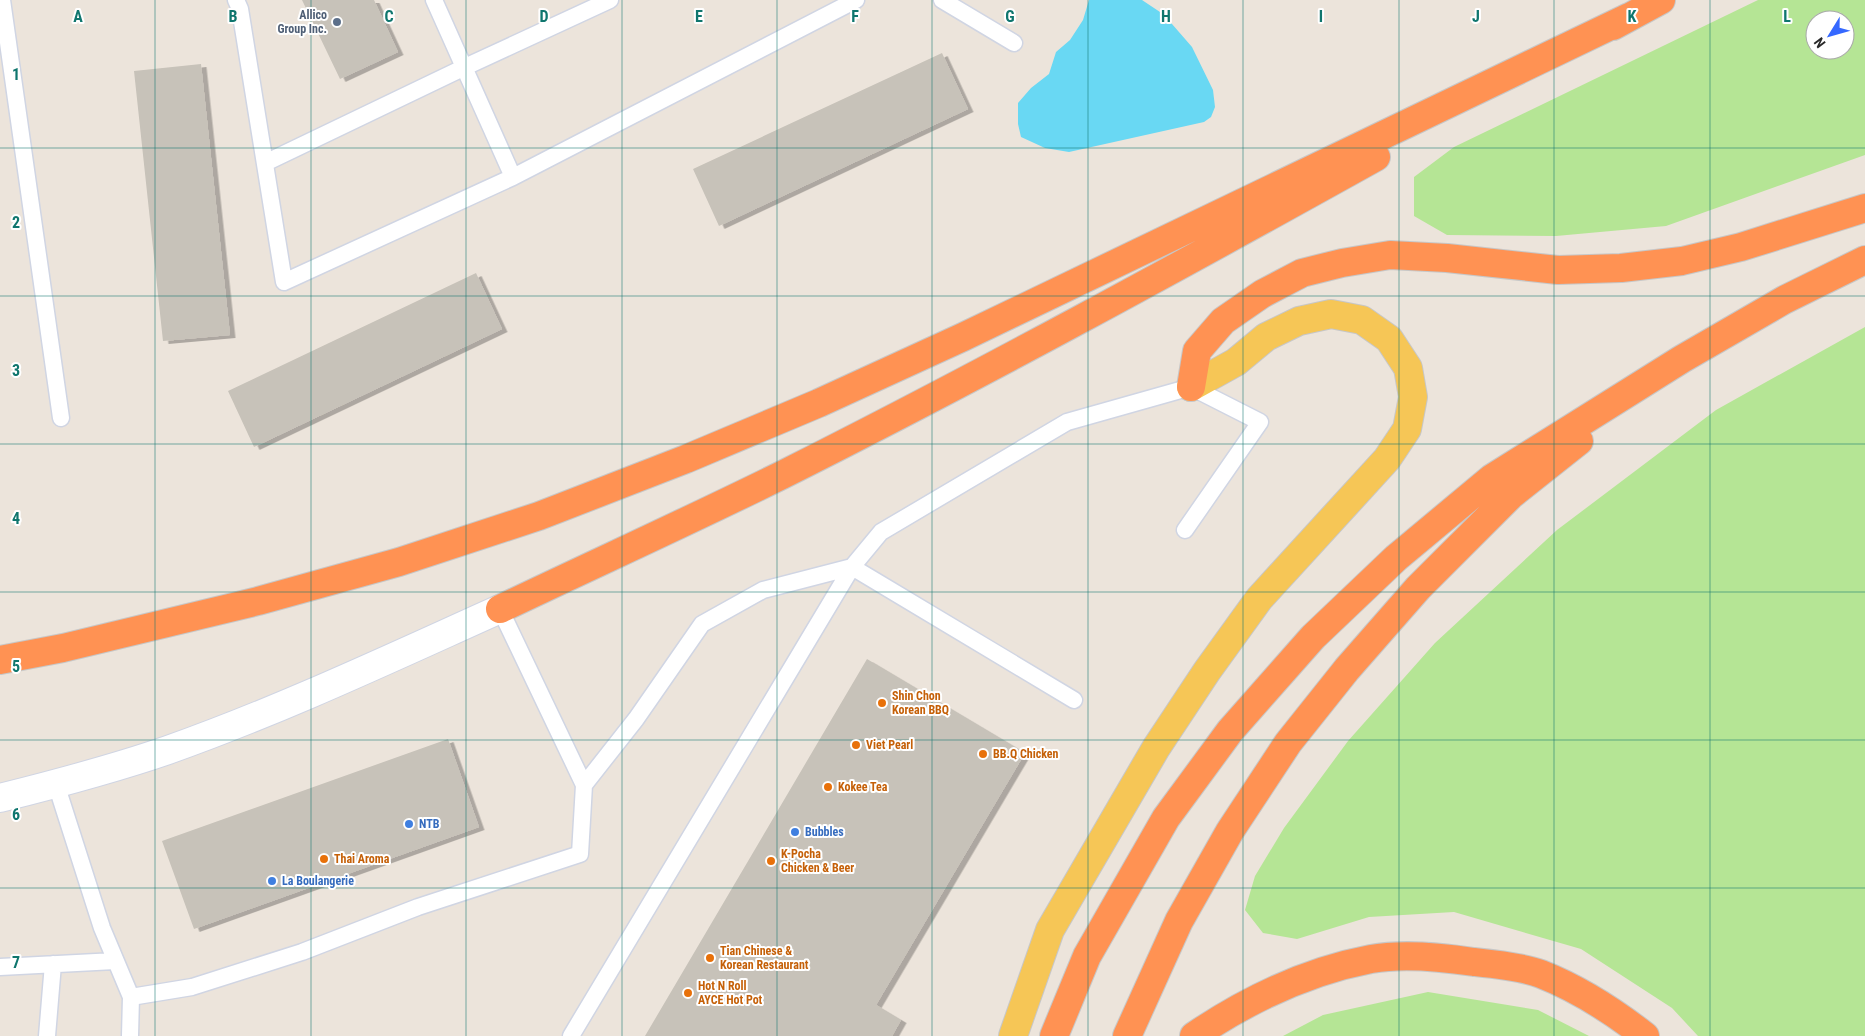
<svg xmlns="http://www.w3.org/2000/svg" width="1865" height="1036" viewBox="0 0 1865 1036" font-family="'Roboto Condensed',sans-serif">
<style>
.green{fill:#b5e595;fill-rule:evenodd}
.water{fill:#69d8f3}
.building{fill:#c7c2b9;filter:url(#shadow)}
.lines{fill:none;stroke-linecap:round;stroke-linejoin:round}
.lane-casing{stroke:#d0d5e3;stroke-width:19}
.secondary-casing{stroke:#d0d5e3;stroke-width:30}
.primary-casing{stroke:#c7c7c7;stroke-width:30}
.highway-casing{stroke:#c7c7c7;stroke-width:30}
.lane{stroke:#fff;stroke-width:16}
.secondary{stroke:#fff;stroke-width:28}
.primary{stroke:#f6c656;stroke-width:28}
.highway{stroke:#ff9253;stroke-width:28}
.grid{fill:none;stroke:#0f766e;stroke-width:1;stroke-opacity:0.55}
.service-dot{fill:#5c6f8a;stroke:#fff;stroke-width:2}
.food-dot{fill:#e8710a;stroke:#fff;stroke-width:2}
.shop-dot{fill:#3f7fe0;stroke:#fff;stroke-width:2}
.labels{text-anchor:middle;stroke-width:4;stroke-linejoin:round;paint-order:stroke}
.service-label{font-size:12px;font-weight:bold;fill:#4e5e75;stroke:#fff;text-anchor:end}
.food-label{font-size:12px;font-weight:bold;fill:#c56008;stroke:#fff;text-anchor:start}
.shop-label{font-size:12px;font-weight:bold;fill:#366cbe;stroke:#fff;text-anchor:start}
.grid-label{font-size:16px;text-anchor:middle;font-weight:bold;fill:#0f766e;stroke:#fff;stroke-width:4;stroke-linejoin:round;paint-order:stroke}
</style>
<defs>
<filter id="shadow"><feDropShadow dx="5.5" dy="3" stdDeviation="0" flood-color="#0004"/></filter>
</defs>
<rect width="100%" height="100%" fill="#ece4db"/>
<path class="green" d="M 1758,0 L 1865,0 L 1865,155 L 1666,226 L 1556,236 L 1447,235 L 1414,216 L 1414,177 L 1454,147 ZM 1815,20 L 1845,20 L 1845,50 L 1815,50 Z
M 1865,327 L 1865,1036 L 1698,1036 L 1672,1008 L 1581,949 L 1454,912 L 1369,917 L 1297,939 L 1263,933 L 1245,910 L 1255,876 L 1284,828 L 1348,741 L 1435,643 L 1557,530 L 1716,410 Z
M 1428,992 L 1538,1010 L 1589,1036 L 1283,1036 L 1323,1015 Z"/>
<path class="water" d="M 1089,0 L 1142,0 L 1160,12 L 1172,24 L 1192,47 L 1213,90 L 1215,107 L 1211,117 L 1204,122 L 1069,152 L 1045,148 L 1021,137 L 1018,124 L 1018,103 L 1031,88 L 1049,74 L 1056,52 L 1070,40 L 1083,20 Z"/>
<path class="building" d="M 302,0 L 374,0 L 398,52 L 340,79 Z
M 942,53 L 968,109 L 719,226 L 693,169 Z
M 201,64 L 230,335 L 163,341 L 134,71 Z
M 476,273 L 502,329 L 254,447 L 228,391 Z
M 867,659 L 1025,753 L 876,1005 L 901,1020 L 892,1036 L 645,1036 Z
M 448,739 L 479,827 L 194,929 L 162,841 Z"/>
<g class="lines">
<defs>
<path id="lane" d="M 2,0 L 61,418
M 236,0 L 240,9 L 284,282 L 513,177 L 856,0
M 434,0 L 513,177
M 942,0 L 1014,43
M 265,163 L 465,67 L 610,0
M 500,609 L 584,785
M 56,784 L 102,928 L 131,997 L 130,1036
M 0,967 L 115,961
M 131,997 L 192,987 L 302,952 L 418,907 L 580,854 L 584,785 L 636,719 L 702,624 L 763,590 L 852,567 L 881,532 L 1067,422 L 1191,387 L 1260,422 L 1185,530
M 47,1036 L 53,964
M 571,1036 L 852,567 L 1074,700"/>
<path id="secondary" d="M 0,798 C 56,784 113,769 168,750 C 281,710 391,658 500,609"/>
<path id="primary" d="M 1013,1036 L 1050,930 L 1156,748 L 1207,671 L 1259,599 L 1387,459 L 1407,429 L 1413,397 L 1408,368 L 1389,339 L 1362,320 L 1331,314 L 1299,321 L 1266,337 L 1236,362 L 1191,387"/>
<path id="highway" d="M 1613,26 L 1661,0
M 1191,387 L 1197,351 L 1223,321 L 1262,294 L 1302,273 L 1342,263 L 1390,255 L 1447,258 L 1558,270 L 1621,268 L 1682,261 L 1741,247 L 1865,208
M 500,609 C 594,564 689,521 782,475 C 983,374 1180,266 1376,157
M 0,660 L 63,648 L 258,601 L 399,562 L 539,516 L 686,459 L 819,403 L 963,337 L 1629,17
M 1054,1036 L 1087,956 L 1166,818 L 1230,731 L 1313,637 L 1396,558 L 1492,478 L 1682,359 L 1784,300 L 1865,260
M 1127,1036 L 1179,921 L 1230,831 L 1288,743 L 1347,669 L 1418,588 L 1511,495 L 1579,441
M 1194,1036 C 1247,1000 1308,971 1371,959 C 1404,953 1441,957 1474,962 C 1493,964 1523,967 1541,974 C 1579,989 1613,1011 1645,1036"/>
</defs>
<use href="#lane" class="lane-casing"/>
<use href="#secondary" class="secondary-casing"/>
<use href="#primary" class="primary-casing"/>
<use href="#highway" class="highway-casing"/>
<use href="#lane" class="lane"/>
<use href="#secondary" class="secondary"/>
<use href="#primary" class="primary"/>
<use href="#highway" class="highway"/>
</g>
<path class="grid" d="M 155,0 L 155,1036M 311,0 L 311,1036M 466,0 L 466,1036M 622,0 L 622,1036M 777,0 L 777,1036M 932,0 L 932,1036M 1088,0 L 1088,1036M 1243,0 L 1243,1036M 1399,0 L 1399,1036M 1554,0 L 1554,1036M 1710,0 L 1710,1036M 0,148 L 1865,148M 0,296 L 1865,296M 0,444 L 1865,444M 0,592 L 1865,592M 0,740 L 1865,740M 0,888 L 1865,888"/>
<circle class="service-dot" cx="337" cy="22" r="5"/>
<g class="food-dot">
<circle cx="882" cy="703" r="5"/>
<circle cx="856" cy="745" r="5"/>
<circle cx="983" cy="754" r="5"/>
<circle cx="828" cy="787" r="5"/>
<circle cx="324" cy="859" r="5"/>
<circle cx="771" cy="861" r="5"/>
<circle cx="710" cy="958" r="5"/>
<circle cx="688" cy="993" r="5"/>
</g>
<g class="shop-dot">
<circle cx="409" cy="824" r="5"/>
<circle cx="795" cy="832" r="5"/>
<circle cx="272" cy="881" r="5"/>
</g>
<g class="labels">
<g class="service-label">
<text x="327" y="19">Allico<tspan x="327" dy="14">Group Inc.</tspan></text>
</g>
<g class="food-label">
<text x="892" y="700">Shin Chon<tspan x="892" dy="14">Korean BBQ</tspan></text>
<text x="866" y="749">Viet Pearl</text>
<text x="993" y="758">BB.Q Chicken</text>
<text x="838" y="791">Kokee Tea</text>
<text x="781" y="858">K-Pocha<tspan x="781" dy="14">Chicken &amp; Beer</tspan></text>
<text x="334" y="863">Thai Aroma</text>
<text x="720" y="955">Tian Chinese &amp;<tspan x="720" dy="14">Korean Restaurant</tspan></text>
<text x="698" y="990">Hot N Roll<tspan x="698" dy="14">AYCE Hot Pot</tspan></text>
</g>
<g class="shop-label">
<text x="419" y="828">NTB</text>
<text x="805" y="836">Bubbles</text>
<text x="282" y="885">La Boulangerie</text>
</g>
</g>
<g class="grid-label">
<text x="78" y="22">A</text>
<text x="233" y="22">B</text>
<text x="389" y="22">C</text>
<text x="544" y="22">D</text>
<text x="699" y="22">E</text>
<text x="855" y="22">F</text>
<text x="1010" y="22">G</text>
<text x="1166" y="22">H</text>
<text x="1321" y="22">I</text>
<text x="1476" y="22">J</text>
<text x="1632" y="22">K</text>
<text x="1787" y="22">L</text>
<text x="16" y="80">1</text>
<text x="16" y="228">2</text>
<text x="16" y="376">3</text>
<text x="16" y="524">4</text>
<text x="16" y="672">5</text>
<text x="16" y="820">6</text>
<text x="16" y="968">7</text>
</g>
<g transform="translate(1830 35) rotate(233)"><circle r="24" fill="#ffffff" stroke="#a9a9a9"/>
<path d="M0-4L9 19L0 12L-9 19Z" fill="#3568ff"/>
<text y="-8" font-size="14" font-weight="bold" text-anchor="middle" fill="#292929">N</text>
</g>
</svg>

========================

For this listing, copy out every line that includes the word "lines".

→ **Response area**:
.lines{fill:none;stroke-linecap:round;stroke-linejoin:round}
<g class="lines">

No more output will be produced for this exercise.